La Cinémathèque française fête ses 90 ans et l'action d'Henri Langlois, son fondateur, et directeur artistique jusqu'à sa mort en 1977, n'est plus contestée par personne. De bien des points de vue, sa victoire posthume est même écrasante, tant les termes « cinéma » et « patrimoine » semblent aujourd'hui indissociablement liés, avec le soutien sans faille des pouvoirs publics et la prise de conscience de l'ensemble des acteurs du secteur, en particulier des détenteurs de catalogues, aujourd'hui exploités avec minutie au lieu d'être laissés en jachère.
C'est déjà beaucoup, c'est même énorme, si on songe à toutes ces années d'indifférence et d'inaction, à tous ces films irrémédiablement perdus. 2024 restera l'année où Napoléon vu par Abel Gance a enfin retrouvé, grâce à la Cinémathèque, son métrage et sa splendeur d'origine. Preuve que les miracles surviennent à force de ténacité, et le plus beau des cadeaux à celui qui restera à jamais le premier à avoir rêvé de sa remise en route, Henri Langlois, contre les tentatives faussement « modernisatrices » et vraiment destructrices de son propre créateur.
Nous avons cessé de perdre des films et il nous arrive même d'en retrouver, c'est déjà ça. Mais il n'empêche que la destruction de la période muette fut si massive que les hommes de la génération d'Henri Langlois n'avaient bien souvent que des souvenirs d'enfance à partager ; les films, eux, étaient partis en fumée. Et les miracles se feront de plus en plus rares à mesure que le temps passe, nous ne le savons que trop.
Il n'empêche que ces avancées, pour importantes soient-elles, peinent à masquer une réalité plus morose, encore accentuée après la dernière épidémie planétaire : le cinéma a cessé d'être au centre de nos sociétés, ce que tout le monde partageait, collectivement et tout naturellement, ce dont tout le monde parlait, partout et tout le temps.
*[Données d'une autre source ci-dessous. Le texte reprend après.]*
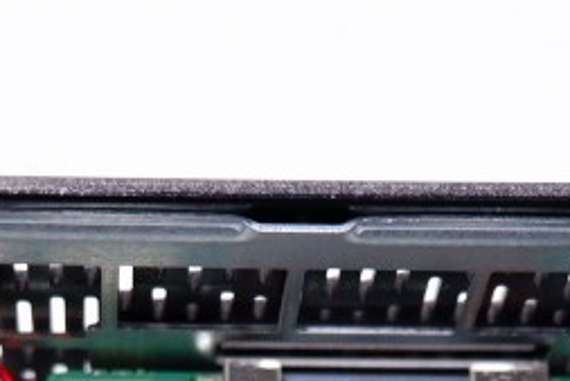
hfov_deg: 14.2
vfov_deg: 9.3
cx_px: 167
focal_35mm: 144
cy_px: 597
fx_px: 2281
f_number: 4.4
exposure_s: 1/52
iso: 800
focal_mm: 25.6
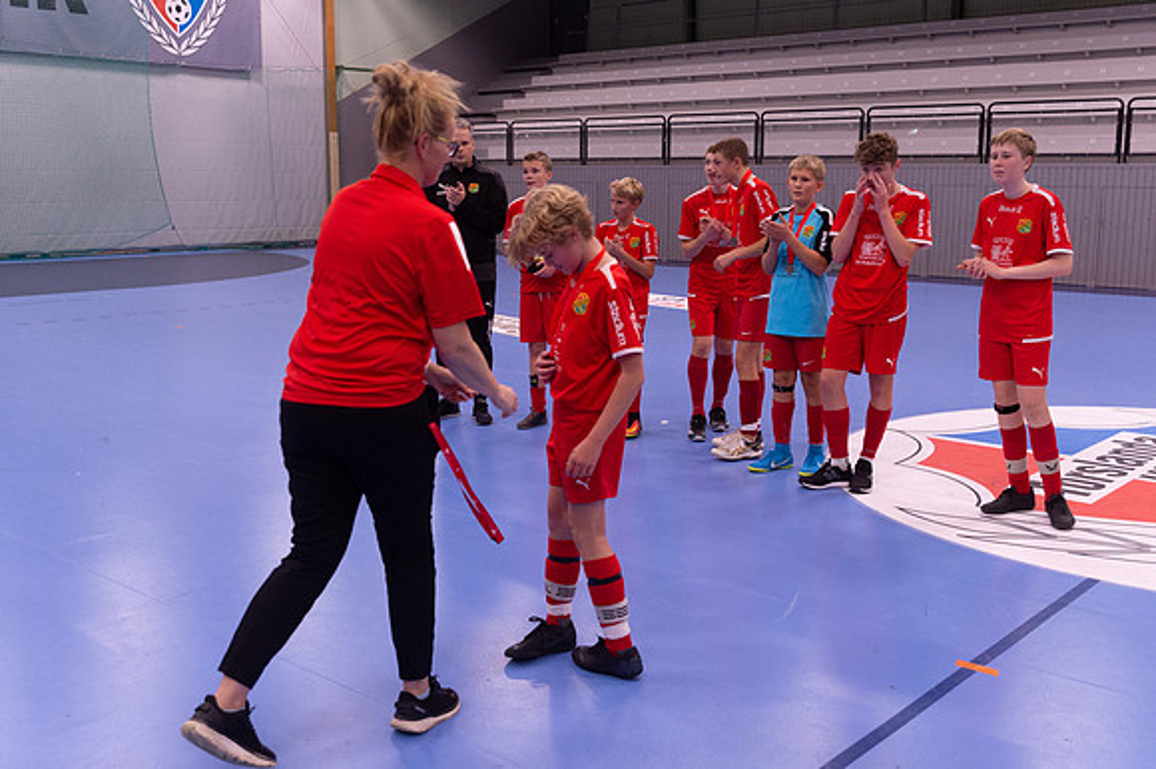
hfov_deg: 50.7
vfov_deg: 35.0
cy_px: 384
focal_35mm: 38
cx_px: 578
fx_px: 1219
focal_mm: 38
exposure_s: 1/320
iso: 2200
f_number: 3.2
Pour la première fois, années de guerre comprises, le cinéma s'est arrêté et le moins qu'on puisse dire est qu'il peine à redémarrer.
Dans ce contexte lourd d'inquiétude, la maison d'Henri Langlois doit se souvenir que rien n'est jamais acquis et faire siennes les paroles de son créateur, en 1974 : « Voir un film muet, dans les années 30, les gens ne le supportaient pas. Vous allez au Louvre, vous n'y connaissez rien, vous êtes touriste. Donc, il faut y aller. Vous dites : « J'ai vu le Louvre. » Mais si on vous forçait à rester une heure et demie devant La Joconde (parce que c'est la durée d'un film), combien de visiteurs iraient au Louvre ? Ils seraient fous. C'est ce qui me fait dire que les films muets se protègent eux-mêmes. On aimait ou on s'en allait. On ne pouvait rester une heure et demie devant un film de Griffith si on n'en saisissait pas la beauté. N'importe qui ne va pas à la Cinémathèque. C'est un endroit où l'on va exprès, pas un endroit où l'on se fourvoie. »
Alors ? Alors tout a changé et pourtant rien n'a changé : aussi événementialisé soit-il, monumentalisé et systématiquement musiqué, dans de sublimes copies que Langlois n'aurait jamais espéré projeter, le cinéma muet, celui qu'il adorait, qui coulait dans ses veines et pour lequel il a créé la Cinémathèque, reste la très fragile persistance d'un cinéma rêvé. La pratique la plus minoritaire d'un art devenu lui-même minoritaire, loin, très loin de ce qu'on appelle la culture. C'est dire s'il doit être choyé.